This exercise requires every record to be repeated exactly.

### Provided data ###

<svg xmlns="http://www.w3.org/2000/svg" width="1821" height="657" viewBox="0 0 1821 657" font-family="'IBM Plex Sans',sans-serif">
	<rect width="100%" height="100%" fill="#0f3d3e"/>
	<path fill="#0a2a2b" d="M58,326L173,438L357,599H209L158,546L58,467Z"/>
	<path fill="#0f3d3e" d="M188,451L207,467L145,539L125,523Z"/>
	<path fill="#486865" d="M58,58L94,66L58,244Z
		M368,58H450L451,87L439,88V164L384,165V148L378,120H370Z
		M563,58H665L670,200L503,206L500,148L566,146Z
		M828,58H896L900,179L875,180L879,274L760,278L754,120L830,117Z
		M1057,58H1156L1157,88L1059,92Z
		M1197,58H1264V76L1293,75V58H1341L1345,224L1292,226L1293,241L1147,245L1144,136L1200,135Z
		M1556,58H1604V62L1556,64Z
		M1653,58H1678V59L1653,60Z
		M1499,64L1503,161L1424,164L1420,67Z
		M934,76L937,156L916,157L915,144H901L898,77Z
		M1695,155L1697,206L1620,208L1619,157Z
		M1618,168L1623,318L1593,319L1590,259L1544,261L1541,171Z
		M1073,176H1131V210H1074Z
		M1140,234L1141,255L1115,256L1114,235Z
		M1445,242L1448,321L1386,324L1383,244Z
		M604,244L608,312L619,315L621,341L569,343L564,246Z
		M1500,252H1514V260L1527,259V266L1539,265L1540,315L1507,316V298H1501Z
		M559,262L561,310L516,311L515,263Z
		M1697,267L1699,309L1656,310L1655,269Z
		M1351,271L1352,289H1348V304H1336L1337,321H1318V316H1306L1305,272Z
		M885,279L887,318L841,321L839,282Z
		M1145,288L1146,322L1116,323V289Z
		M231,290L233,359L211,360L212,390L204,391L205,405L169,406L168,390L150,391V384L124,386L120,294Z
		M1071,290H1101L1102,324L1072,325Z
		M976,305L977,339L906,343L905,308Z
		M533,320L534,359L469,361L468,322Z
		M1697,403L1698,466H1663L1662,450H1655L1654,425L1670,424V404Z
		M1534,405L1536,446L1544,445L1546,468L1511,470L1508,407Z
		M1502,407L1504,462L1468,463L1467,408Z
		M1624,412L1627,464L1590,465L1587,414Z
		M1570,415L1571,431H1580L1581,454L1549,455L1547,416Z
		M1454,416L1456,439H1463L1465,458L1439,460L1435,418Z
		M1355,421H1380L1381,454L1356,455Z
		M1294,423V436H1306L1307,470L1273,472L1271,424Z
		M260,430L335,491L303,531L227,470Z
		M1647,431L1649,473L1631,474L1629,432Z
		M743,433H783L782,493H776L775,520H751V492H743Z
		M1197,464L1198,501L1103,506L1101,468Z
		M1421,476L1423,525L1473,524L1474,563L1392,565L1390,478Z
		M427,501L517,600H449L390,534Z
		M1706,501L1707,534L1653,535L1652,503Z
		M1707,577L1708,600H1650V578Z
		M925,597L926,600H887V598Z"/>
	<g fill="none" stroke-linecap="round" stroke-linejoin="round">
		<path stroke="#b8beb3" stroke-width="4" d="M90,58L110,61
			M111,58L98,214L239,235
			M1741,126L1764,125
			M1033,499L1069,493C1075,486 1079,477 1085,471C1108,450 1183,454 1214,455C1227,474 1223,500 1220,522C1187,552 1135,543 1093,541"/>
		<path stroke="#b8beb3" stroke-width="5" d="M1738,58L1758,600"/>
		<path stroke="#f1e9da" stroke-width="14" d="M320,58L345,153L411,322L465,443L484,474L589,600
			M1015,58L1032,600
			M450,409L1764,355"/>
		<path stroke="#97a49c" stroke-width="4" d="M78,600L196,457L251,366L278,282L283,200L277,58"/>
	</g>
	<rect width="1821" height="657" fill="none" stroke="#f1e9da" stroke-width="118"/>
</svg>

###

- [Answer area]
<svg xmlns="http://www.w3.org/2000/svg" width="1821" height="657" viewBox="0 0 1821 657" font-family="'IBM Plex Sans',sans-serif">
	<rect width="100%" height="100%" fill="#0f3d3e"/>
	<path fill="#0a2a2b" d="M58,326L173,438L357,599H209L158,546L58,467Z"/>
	<path fill="#0f3d3e" d="M188,451L207,467L145,539L125,523Z"/>
	<path fill="#486865" d="M58,58L94,66L58,244Z
		M368,58H450L451,87L439,88V164L384,165V148L378,120H370Z
		M563,58H665L670,200L503,206L500,148L566,146Z
		M828,58H896L900,179L875,180L879,274L760,278L754,120L830,117Z
		M1057,58H1156L1157,88L1059,92Z
		M1197,58H1264V76L1293,75V58H1341L1345,224L1292,226L1293,241L1147,245L1144,136L1200,135Z
		M1556,58H1604V62L1556,64Z
		M1653,58H1678V59L1653,60Z
		M1499,64L1503,161L1424,164L1420,67Z
		M934,76L937,156L916,157L915,144H901L898,77Z
		M1695,155L1697,206L1620,208L1619,157Z
		M1618,168L1623,318L1593,319L1590,259L1544,261L1541,171Z
		M1073,176H1131V210H1074Z
		M1140,234L1141,255L1115,256L1114,235Z
		M1445,242L1448,321L1386,324L1383,244Z
		M604,244L608,312L619,315L621,341L569,343L564,246Z
		M1500,252H1514V260L1527,259V266L1539,265L1540,315L1507,316V298H1501Z
		M559,262L561,310L516,311L515,263Z
		M1697,267L1699,309L1656,310L1655,269Z
		M1351,271L1352,289H1348V304H1336L1337,321H1318V316H1306L1305,272Z
		M885,279L887,318L841,321L839,282Z
		M1145,288L1146,322L1116,323V289Z
		M231,290L233,359L211,360L212,390L204,391L205,405L169,406L168,390L150,391V384L124,386L120,294Z
		M1071,290H1101L1102,324L1072,325Z
		M976,305L977,339L906,343L905,308Z
		M533,320L534,359L469,361L468,322Z
		M1697,403L1698,466H1663L1662,450H1655L1654,425L1670,424V404Z
		M1534,405L1536,446L1544,445L1546,468L1511,470L1508,407Z
		M1502,407L1504,462L1468,463L1467,408Z
		M1624,412L1627,464L1590,465L1587,414Z
		M1570,415L1571,431H1580L1581,454L1549,455L1547,416Z
		M1454,416L1456,439H1463L1465,458L1439,460L1435,418Z
		M1355,421H1380L1381,454L1356,455Z
		M1294,423V436H1306L1307,470L1273,472L1271,424Z
		M260,430L335,491L303,531L227,470Z
		M1647,431L1649,473L1631,474L1629,432Z
		M743,433H783L782,493H776L775,520H751V492H743Z
		M1197,464L1198,501L1103,506L1101,468Z
		M1421,476L1423,525L1473,524L1474,563L1392,565L1390,478Z
		M427,501L517,600H449L390,534Z
		M1706,501L1707,534L1653,535L1652,503Z
		M1707,577L1708,600H1650V578Z
		M925,597L926,600H887V598Z"/>
	<g fill="none" stroke-linecap="round" stroke-linejoin="round">
		<path stroke="#b8beb3" stroke-width="4" d="M90,58L110,61
			M111,58L98,214L239,235
			M1741,126L1764,125
			M1033,499L1069,493C1075,486 1079,477 1085,471C1108,450 1183,454 1214,455C1227,474 1223,500 1220,522C1187,552 1135,543 1093,541"/>
		<path stroke="#b8beb3" stroke-width="5" d="M1738,58L1758,600"/>
		<path stroke="#f1e9da" stroke-width="14" d="M320,58L345,153L411,322L465,443L484,474L589,600
			M1015,58L1032,600
			M450,409L1764,355"/>
		<path stroke="#97a49c" stroke-width="4" d="M78,600L196,457L251,366L278,282L283,200L277,58"/>
	</g>
	<rect width="1821" height="657" fill="none" stroke="#f1e9da" stroke-width="118"/>
</svg>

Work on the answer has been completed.